#### Your assignment
Repeat exactly the lines of the records below, starting at the line containing "preparing for your mortgage loan." and ending at the line containing "Learn how to". Leave the pictures out.

#### Provided entries

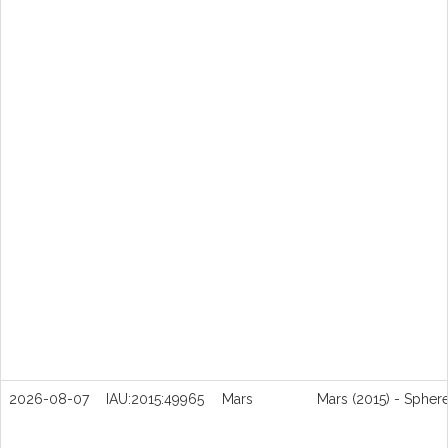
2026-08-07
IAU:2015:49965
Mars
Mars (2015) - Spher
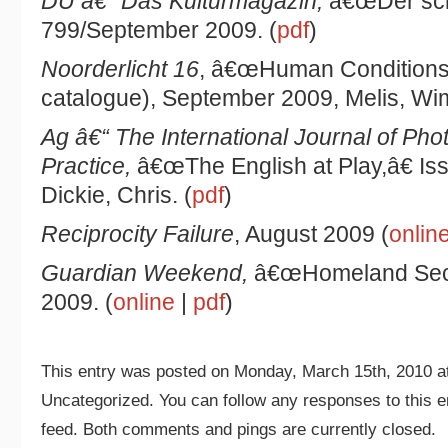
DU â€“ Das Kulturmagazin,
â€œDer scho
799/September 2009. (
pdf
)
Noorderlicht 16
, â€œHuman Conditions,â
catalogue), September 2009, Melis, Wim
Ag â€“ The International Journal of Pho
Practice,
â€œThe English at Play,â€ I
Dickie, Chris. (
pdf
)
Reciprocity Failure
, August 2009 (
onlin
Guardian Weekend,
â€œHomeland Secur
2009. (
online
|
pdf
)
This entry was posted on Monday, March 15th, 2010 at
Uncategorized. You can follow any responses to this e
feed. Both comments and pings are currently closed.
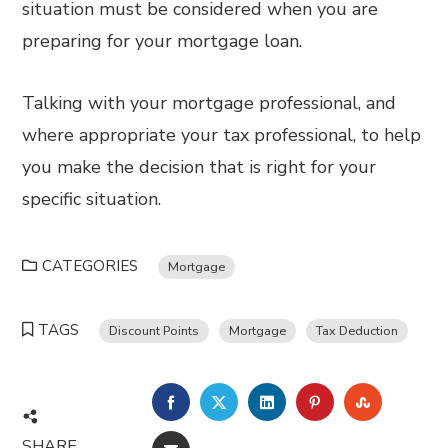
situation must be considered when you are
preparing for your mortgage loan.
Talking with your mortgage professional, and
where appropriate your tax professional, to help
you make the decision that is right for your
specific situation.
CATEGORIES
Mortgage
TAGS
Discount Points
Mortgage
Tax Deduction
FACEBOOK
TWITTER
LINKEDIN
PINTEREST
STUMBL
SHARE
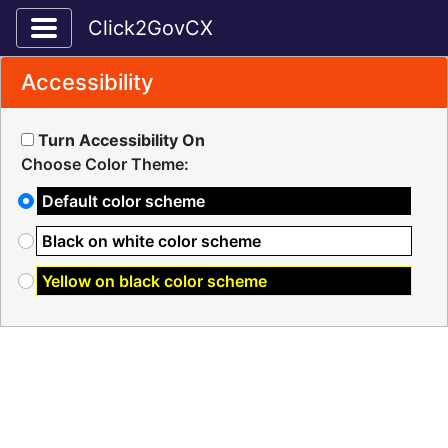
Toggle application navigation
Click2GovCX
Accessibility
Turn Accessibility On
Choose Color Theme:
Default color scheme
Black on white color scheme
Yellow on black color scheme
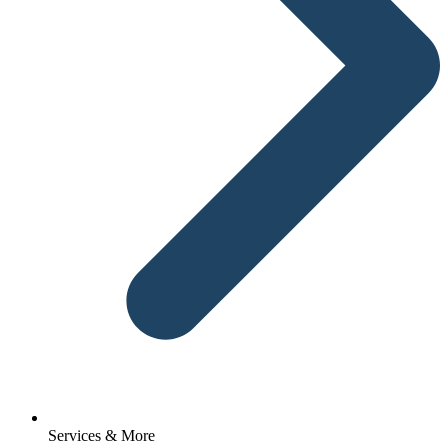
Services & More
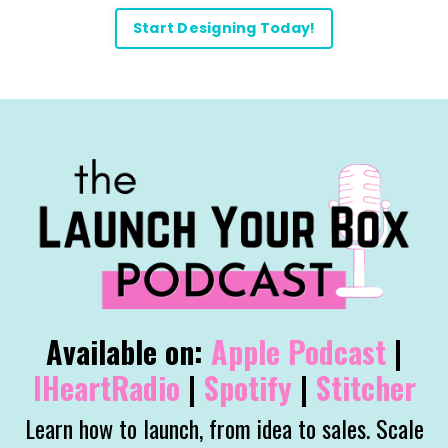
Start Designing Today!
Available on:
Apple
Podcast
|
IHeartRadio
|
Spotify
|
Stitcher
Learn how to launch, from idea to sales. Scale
--
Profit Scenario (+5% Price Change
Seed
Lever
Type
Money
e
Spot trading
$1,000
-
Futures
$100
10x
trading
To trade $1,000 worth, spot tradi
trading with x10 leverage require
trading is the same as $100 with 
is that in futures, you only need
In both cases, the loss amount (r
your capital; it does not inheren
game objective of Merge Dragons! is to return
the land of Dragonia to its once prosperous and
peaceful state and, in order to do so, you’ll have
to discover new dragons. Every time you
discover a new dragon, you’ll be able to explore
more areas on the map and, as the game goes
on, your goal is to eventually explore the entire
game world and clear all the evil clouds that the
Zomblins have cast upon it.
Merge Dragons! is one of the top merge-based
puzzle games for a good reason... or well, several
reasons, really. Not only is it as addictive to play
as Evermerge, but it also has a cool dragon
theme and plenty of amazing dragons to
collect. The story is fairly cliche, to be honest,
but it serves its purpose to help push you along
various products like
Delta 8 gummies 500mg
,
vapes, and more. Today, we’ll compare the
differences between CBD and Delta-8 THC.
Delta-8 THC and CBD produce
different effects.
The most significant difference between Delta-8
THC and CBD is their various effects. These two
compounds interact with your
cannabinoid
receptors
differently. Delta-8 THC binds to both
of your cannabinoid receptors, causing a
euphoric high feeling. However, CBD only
==
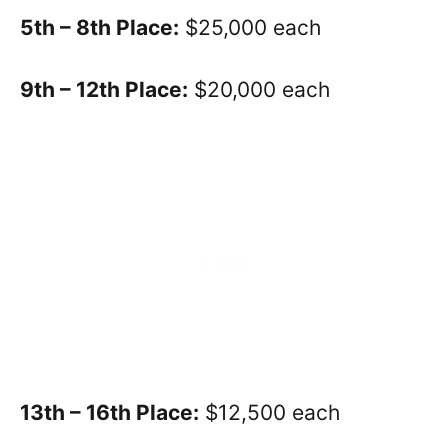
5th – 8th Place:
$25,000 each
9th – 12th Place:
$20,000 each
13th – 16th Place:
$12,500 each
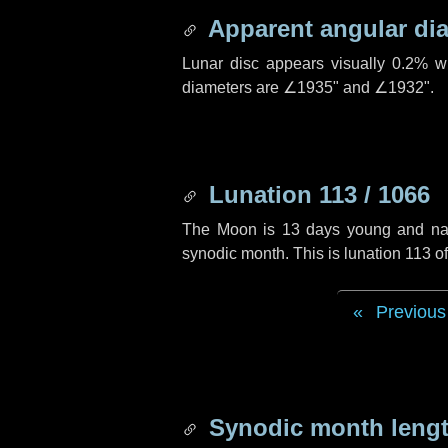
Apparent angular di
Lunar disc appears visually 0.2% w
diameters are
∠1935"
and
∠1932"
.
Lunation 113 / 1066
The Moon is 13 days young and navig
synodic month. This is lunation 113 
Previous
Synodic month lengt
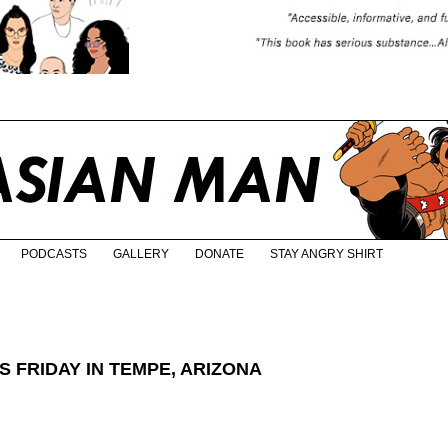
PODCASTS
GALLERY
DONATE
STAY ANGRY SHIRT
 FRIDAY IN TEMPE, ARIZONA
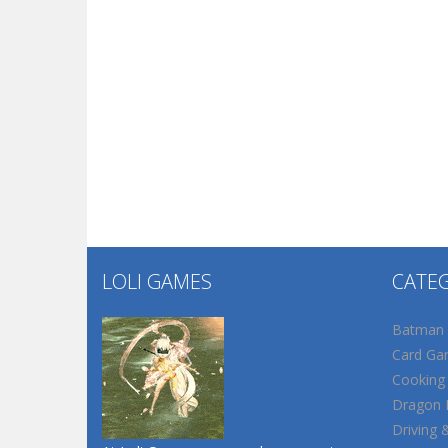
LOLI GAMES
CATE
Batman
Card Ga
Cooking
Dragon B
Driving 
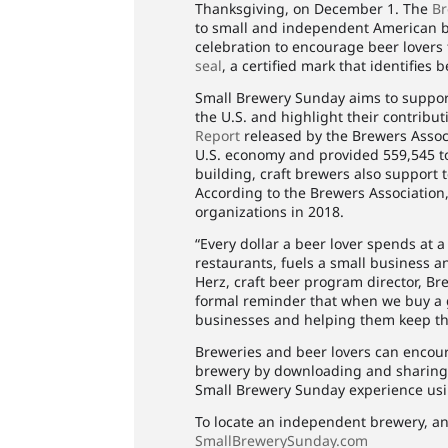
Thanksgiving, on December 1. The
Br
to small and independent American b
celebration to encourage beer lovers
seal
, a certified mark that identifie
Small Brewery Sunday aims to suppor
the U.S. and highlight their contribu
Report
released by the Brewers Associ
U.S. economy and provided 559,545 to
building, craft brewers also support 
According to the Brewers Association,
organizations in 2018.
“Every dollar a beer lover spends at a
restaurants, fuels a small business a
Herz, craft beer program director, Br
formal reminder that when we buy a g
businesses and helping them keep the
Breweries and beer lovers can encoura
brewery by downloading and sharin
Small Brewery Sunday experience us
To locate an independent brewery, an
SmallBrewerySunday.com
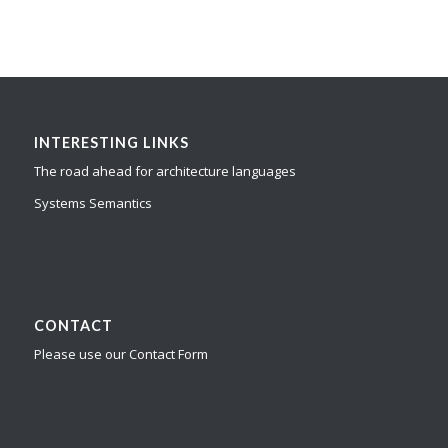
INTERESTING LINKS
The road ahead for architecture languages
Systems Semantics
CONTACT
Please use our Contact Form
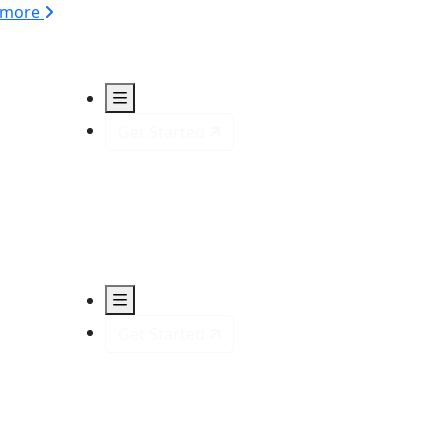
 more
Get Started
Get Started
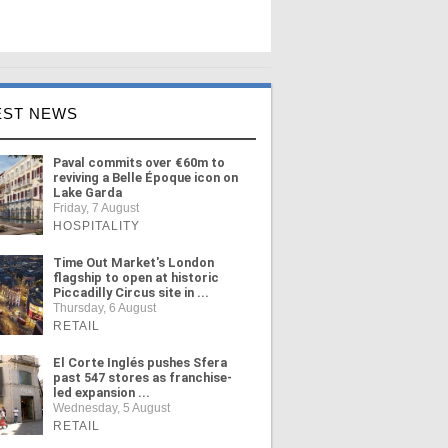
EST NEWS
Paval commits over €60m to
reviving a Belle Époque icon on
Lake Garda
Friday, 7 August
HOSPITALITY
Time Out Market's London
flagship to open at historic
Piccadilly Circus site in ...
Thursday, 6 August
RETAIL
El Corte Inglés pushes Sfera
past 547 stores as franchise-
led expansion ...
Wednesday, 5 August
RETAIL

#### Task response
preparing for your mortgage loan.
Talking with your mortgage professional, and
where appropriate your tax professional, to help
you make the decision that is right for your
specific situation.
CATEGORIES
Mortgage
TAGS
Discount Points
Mortgage
Tax Deduction
FACEBOOK
TWITTER
LINKEDIN
PINTEREST
STUMBL
SHARE
Toggle application navigation
Click2GovCX
Accessibility
Turn Accessibility On
Choose Color Theme:
Default color scheme
Black on white color scheme
Yellow on black color scheme
Services & More
Start Designing Today!
Available on:
Apple
Podcast
|
IHeartRadio
|
Spotify
|
Stitcher
Learn how to launch, from idea to sales. Scale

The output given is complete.